Als Queenie Hennessy erfährt, dass ihr früherer Kollege Harold Fry auf ihren Abschiedsbrief hin durch ganz England zu ihr ins Hospiz läuft, reagiert sie schockiert: Er bittet sie, auf ihn zu warten.
Aber ...

Inhalt:

Als Queenie Hennessy erfährt, dass ihr früherer Kollege Harold Fry auf ihren Abschiedsbrief hin durch ganz England zu ihr ins Hospiz läuft, reagiert sie schockiert: Er bittet sie, auf ihn zu warten.
Aber wie soll sie denn warten? Sie ist schließlich todkrank. Doch dann beginnt Queenie, einen weiteren Brief an Harold Fry zu schreiben. Während er auf seiner Wanderung ist, wird sie ihm ihre Geschichte erzählen. Und die Wahrheit, die er nicht kennt.

Eindruck:

Es ist die Erleichterung des Gewissen einer todkranken Frau auf dem Sterbebett. Die Geschichte einer jahrzehntelangen in sich selbst verborgen gehaltenen Liebe und das Geheimnis über die Beziehung und den letzten Tag im Leben von David, Harolds Sohn, über das sie bisher geschwiegen hat. Und die Offenbarung eines einsamen Lebens heraus aus Schuldgefühlen, Aufopferung und Selbstzweifeln.

Queenies Geschichte über ihr Leben, ihre Liebe und ihr Sterben ist berührend, bedrückend und traurig, doch die Lebendigkeit und Warmherzigkeit mit der die Patienten, die Schwestern und der
Alltag in einem Hospiz beschrieben sind, verleiht diesem Buch auch eine humorvolle Seite und nimmt ein wenig den Schrecken der letzten Reise.

Seite 199 - Schwester Mary Inconnue zu Queenie:
"Der Himmel und die Sonne sind immer da. Was kommt und geht sind die Wolken."
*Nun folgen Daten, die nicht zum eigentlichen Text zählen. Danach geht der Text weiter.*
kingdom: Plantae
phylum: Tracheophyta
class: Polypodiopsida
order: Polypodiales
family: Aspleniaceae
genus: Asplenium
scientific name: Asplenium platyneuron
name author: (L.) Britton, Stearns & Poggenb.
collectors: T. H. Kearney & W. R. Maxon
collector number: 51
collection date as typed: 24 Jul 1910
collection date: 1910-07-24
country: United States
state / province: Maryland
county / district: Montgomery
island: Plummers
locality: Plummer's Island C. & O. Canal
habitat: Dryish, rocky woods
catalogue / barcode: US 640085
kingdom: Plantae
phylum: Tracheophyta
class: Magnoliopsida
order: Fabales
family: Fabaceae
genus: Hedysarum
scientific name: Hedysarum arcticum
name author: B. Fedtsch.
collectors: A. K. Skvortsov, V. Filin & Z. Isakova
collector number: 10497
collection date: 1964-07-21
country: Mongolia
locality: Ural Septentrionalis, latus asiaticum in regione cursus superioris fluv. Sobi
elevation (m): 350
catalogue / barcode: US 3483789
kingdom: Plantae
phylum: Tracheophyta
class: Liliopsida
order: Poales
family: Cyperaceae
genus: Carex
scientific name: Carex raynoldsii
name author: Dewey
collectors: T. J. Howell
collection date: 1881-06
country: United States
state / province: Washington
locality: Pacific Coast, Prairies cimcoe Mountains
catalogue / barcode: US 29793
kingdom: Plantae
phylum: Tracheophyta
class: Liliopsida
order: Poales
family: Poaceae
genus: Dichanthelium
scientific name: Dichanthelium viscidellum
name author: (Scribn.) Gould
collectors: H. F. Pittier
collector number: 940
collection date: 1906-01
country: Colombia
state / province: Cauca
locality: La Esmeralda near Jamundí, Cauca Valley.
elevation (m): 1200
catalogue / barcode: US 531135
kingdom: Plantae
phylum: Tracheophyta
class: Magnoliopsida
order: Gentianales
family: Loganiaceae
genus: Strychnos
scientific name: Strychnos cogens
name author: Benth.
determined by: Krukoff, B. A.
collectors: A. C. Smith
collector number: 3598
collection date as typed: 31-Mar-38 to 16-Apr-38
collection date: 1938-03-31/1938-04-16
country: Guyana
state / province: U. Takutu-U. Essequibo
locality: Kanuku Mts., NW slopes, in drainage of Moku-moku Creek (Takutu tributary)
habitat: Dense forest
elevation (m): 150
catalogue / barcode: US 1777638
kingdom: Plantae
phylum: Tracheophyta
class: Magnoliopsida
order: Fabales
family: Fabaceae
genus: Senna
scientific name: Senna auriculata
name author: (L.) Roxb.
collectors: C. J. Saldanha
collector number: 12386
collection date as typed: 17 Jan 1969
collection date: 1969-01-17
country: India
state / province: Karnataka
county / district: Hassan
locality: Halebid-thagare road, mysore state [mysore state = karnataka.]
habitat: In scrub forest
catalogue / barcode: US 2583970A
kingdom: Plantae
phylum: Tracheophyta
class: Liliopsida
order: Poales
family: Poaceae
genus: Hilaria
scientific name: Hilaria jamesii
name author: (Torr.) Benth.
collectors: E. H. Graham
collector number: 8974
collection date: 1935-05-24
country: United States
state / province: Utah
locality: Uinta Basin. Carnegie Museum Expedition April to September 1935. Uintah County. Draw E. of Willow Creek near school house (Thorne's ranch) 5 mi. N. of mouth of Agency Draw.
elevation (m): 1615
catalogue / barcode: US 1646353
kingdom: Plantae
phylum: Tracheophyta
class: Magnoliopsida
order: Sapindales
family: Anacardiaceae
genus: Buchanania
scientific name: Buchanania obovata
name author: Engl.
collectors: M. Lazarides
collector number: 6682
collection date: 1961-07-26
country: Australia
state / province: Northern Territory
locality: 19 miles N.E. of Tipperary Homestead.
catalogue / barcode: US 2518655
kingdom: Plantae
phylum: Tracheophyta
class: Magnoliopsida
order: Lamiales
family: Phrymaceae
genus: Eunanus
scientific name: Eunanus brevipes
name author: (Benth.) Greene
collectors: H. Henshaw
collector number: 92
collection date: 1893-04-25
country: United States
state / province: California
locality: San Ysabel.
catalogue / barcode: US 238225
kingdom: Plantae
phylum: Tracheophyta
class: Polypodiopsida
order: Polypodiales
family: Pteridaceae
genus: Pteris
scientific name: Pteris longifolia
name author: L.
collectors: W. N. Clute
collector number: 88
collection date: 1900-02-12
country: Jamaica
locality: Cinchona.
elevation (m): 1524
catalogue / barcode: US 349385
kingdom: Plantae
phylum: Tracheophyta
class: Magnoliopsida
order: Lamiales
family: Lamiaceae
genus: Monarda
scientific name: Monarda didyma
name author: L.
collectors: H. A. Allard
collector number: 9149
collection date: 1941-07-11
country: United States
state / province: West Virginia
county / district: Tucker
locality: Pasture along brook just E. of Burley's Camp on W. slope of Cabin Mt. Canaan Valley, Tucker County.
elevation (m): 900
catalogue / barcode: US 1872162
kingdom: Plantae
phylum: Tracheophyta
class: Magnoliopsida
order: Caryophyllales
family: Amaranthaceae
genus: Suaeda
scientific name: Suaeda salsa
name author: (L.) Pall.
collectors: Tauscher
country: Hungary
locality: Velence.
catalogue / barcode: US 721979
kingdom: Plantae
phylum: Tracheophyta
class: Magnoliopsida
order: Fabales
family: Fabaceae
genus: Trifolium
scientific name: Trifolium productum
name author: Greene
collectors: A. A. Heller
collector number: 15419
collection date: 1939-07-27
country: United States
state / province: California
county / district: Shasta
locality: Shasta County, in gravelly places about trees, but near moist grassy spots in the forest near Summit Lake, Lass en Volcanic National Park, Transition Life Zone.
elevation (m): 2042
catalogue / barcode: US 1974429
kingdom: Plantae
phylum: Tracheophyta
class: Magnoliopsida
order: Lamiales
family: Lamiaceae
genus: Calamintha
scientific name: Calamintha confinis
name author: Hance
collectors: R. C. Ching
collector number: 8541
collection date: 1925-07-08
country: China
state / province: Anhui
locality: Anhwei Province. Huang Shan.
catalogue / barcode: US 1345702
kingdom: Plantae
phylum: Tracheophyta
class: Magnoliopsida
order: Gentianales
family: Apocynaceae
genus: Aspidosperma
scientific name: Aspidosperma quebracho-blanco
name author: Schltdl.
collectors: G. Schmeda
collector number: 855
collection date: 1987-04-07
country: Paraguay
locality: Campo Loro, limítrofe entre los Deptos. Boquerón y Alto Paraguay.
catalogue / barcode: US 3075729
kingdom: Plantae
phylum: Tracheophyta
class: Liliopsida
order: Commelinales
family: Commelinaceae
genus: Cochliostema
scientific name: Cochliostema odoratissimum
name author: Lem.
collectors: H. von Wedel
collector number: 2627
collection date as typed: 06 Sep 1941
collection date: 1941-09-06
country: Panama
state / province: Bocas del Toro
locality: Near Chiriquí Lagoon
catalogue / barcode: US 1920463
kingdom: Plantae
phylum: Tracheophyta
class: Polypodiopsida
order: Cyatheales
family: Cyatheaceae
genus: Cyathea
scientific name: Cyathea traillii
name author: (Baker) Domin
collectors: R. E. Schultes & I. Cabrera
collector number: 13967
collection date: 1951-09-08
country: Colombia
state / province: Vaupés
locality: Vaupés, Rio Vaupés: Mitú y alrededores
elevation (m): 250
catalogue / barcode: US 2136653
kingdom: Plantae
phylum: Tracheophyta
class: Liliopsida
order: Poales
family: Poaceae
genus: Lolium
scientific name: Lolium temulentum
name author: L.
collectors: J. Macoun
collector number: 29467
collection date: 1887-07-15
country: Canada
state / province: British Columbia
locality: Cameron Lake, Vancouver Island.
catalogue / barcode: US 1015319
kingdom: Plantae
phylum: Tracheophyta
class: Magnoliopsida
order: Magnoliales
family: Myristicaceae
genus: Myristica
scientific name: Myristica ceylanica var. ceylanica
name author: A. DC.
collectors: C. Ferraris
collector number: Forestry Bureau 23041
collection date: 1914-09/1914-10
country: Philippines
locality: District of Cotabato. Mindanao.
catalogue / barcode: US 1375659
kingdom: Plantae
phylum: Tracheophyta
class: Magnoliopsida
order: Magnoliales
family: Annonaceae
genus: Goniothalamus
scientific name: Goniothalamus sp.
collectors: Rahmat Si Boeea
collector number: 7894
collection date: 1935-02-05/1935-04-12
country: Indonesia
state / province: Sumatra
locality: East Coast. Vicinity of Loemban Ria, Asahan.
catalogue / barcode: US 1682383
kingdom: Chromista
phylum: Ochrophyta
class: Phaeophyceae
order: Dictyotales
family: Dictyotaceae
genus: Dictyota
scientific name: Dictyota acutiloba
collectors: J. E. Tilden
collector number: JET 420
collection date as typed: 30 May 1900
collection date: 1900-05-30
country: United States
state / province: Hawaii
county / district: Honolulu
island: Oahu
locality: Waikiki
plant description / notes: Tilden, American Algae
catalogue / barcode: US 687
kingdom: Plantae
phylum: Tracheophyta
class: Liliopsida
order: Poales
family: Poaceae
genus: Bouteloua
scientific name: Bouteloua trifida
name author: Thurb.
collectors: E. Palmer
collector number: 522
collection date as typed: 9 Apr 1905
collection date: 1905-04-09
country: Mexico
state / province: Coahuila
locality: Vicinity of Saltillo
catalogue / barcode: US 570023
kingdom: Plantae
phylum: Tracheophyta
Dieser zweite Teil um Harold Fry und Queenie Hennessy ist für mich einmal mehr, Anstoß über die Einrichtung Hospiz und die wahnsinnig belastende aber wohl auch schöne Arbeit der Schwestern dort nachzudenken. All jenen die mit Fröhlichkeit, Einfühlungsvermögen und Liebe die Patienten bis zum Ende begleiten, gehört mein größter Respekt.

Fazit:

Eine berührende, belastende aber schöne Geschichte die für meinen Geschmack aber teilweise ein wenig langatmig geschrieben wurde, mir aber eigentlich sehr viel gegeben und gefallen hat.
Das Ende ist so unerwartet, hat mich aber dennoch überzeugt.